Pentecost Sunday occurs fifty days after Easter, and it is the fulfillment of Christ’s promise of the Holy Spirit. Pentecost signals that we as Christ-followers have a new power for ministry and that is the power of the Holy Spirit living and dwelling in us. While the Holy Spirit serves many roles in our lives as believers, including helping us, convicting us, changing us from the inside out, bringing us everlasting peace, and teaching us, specifically at Pentecost, we witness one of the major roles the Holy Spirit has in our lives; the Holy Spirit empowers us to share our faith and proclaim the Good News of the Gospel of Jesus Christ to the very ends of the earth. It is a message that has eternal, everlasting significance.

Over two-thousand years ago, one hundred and twenty believers were gathered in a small house to celebrate the ancient Jewish harvest festival, called Pentecost, which was celebrated on the fiftieth day after the Passover. Suddenly, there came from heaven “a sound like a mighty rushing wind” that filled the whole house and “divided tongues of fire” rested on each of the one hundred and twenty people. What happened next was a miracle. These people filled with the Holy Spirit began to “speak in other tongues,” in other languages, that were not their own. In other words, they started to proclaim the truth, the Gospel, to the large crowd that had gathered in languages they did not know.

Thousands and thousands of Jewish pilgrims from all over the world had gathered in Jerusalem to celebrate Pentecost, which was an ancient Israel festival. There were all these different languages and cultures present and so when the apostles began to speak in other tongues, it was astonishing because people from Mesopotamia, Judea, Cappadocia, Parthia, Egypt, etc, were hearing each of the apostles speak in their own language. In other words, they were speaking in other tongues. How were they doing this, you may be wondering? The apostles had been filled with the Holy Spirit, who was directing the syllables the apostles spoke. It was a true miracle.
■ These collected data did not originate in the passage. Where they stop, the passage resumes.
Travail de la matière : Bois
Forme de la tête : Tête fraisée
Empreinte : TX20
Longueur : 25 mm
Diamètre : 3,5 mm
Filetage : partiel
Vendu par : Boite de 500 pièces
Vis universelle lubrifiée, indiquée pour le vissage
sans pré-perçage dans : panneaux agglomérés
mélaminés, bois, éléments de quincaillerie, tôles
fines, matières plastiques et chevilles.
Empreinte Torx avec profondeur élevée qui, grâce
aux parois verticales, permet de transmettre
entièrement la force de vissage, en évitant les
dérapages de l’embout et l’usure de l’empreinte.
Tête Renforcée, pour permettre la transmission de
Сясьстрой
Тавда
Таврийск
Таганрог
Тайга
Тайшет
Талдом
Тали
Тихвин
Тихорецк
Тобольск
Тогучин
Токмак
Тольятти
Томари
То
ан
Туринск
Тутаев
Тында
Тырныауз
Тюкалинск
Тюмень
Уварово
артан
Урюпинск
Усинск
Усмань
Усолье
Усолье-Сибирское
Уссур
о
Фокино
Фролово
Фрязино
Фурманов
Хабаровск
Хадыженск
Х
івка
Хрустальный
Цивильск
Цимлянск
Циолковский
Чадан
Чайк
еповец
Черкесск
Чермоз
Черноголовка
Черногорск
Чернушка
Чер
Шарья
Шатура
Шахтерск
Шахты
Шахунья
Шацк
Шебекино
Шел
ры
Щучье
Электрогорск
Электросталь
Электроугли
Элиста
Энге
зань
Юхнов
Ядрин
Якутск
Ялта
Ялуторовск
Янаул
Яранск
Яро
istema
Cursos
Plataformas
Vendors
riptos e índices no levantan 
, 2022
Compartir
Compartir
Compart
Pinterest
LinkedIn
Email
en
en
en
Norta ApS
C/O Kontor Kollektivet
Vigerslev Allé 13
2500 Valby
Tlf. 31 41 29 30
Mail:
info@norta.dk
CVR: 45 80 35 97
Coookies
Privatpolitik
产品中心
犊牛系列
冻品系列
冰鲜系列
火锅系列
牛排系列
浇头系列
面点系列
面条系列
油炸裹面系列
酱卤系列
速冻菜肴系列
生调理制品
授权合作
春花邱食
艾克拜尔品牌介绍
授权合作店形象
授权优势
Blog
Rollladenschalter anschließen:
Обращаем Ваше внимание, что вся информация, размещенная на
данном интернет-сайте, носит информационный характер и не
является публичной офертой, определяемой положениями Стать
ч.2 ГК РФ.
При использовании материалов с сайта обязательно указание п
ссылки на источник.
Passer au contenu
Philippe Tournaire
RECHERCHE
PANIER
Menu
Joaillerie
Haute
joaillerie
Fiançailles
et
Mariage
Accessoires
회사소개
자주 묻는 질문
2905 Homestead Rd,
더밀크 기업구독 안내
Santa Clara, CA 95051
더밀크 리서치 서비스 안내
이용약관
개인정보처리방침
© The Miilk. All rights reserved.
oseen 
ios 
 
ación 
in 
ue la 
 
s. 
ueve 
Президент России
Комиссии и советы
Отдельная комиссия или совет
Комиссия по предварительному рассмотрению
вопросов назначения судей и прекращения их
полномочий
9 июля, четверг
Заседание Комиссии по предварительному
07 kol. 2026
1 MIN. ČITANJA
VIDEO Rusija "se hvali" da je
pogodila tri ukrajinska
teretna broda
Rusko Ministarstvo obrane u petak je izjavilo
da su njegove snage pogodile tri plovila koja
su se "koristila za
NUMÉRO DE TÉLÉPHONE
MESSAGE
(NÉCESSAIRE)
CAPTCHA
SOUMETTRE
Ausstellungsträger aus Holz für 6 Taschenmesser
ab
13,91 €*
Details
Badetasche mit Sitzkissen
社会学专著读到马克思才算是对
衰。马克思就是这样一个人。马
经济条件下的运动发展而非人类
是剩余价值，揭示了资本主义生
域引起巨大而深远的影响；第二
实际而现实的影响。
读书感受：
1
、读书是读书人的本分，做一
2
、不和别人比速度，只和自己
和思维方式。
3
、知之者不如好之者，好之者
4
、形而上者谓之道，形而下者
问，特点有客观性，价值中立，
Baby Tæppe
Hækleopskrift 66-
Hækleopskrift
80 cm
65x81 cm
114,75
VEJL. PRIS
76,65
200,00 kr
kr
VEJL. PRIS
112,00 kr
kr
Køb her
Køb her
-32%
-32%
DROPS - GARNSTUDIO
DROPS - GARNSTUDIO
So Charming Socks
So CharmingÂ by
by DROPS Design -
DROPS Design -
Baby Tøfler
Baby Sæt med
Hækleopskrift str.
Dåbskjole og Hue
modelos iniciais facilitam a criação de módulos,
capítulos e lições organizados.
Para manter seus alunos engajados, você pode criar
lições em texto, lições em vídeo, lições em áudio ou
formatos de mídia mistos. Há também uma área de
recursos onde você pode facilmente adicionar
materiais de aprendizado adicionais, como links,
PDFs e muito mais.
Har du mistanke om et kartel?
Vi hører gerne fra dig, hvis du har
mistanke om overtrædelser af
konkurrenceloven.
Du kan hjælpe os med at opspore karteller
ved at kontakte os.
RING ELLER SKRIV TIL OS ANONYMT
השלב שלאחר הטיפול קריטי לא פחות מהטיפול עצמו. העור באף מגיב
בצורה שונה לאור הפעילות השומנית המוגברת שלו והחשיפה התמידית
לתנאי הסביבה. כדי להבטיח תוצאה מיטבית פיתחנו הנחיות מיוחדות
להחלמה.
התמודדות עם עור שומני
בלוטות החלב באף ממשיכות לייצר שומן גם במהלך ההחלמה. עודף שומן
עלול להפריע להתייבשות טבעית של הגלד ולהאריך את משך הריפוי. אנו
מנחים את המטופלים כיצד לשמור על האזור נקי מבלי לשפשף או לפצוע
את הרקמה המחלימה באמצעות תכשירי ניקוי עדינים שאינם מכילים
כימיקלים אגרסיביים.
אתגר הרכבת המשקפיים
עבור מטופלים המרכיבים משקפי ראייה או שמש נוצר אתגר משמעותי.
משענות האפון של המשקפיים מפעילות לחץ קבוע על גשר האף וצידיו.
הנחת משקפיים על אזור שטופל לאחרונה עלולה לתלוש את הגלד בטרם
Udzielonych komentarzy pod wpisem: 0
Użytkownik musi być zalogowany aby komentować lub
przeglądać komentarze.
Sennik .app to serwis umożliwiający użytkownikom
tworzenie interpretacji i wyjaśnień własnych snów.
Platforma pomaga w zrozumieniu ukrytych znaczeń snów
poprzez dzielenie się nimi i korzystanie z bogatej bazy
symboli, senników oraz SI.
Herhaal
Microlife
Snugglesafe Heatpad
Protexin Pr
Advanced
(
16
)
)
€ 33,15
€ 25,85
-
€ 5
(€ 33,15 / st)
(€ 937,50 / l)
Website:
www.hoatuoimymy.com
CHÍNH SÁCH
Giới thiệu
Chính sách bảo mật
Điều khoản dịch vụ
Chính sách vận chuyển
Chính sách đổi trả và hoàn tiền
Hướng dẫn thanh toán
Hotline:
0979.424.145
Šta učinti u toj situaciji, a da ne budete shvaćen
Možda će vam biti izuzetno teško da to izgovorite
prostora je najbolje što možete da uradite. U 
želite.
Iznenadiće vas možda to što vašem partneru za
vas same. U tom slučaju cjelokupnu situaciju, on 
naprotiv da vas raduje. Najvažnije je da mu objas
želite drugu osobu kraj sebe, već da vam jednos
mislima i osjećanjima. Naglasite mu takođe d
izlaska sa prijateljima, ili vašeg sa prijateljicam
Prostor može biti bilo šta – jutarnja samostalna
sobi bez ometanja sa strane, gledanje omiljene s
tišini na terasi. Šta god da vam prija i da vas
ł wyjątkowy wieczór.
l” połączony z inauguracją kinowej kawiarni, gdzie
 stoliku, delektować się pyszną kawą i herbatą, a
There were two reactions from the crowd that heard the faithful proclamation of God’s Word by the apostles: confusion and rejection. In fact, the crowd eventually mocked the miracle, claiming that the apostles were drunk. Then the apostle Peter gets up and preaches the very first sermon to the very first official church service on planet earth. The main message of Peter’s sermon to the crowd is this: it is all of our sin that nailed Jesus to the cross and it is that same sin that is forgiven at the cross for anyone who believes and receives. The apostle Peter wants this confused, unbelieving crowd to know for certain that they are not just mistakers in need of a life coach but are sinners in need of a Savior. So, the crowd is cut to the heart by Peter’s Holy-Spirit-filled sermon, and they ask Peter, “What shall we do?” Peter responds by saying, “Repent and be baptized…and you will receive the gift of the Holy Spirit.” The Biblical account of Pentecost ends by proclaiming that on that day, three-thousand people surrendered their lives to the Lordship of Jesus Christ and were baptized.

It is my prayer that even still today, on this Pentecost Sunday, thousands of people would be cut to the heart and be empowered by the Holy Spirit to share the Good News of the Gospel with this confused, skeptical, and unbelieving world. That same power that lit the apostles’ heads on fire in that house in first-century Jerusalem lives and dwells in anybody who believes and receives. We have the power, not our own power but the Holy Spirit’s power, to set this world on fire in the best possible way. My prayer even still today is this: come, Holy Spirit, come.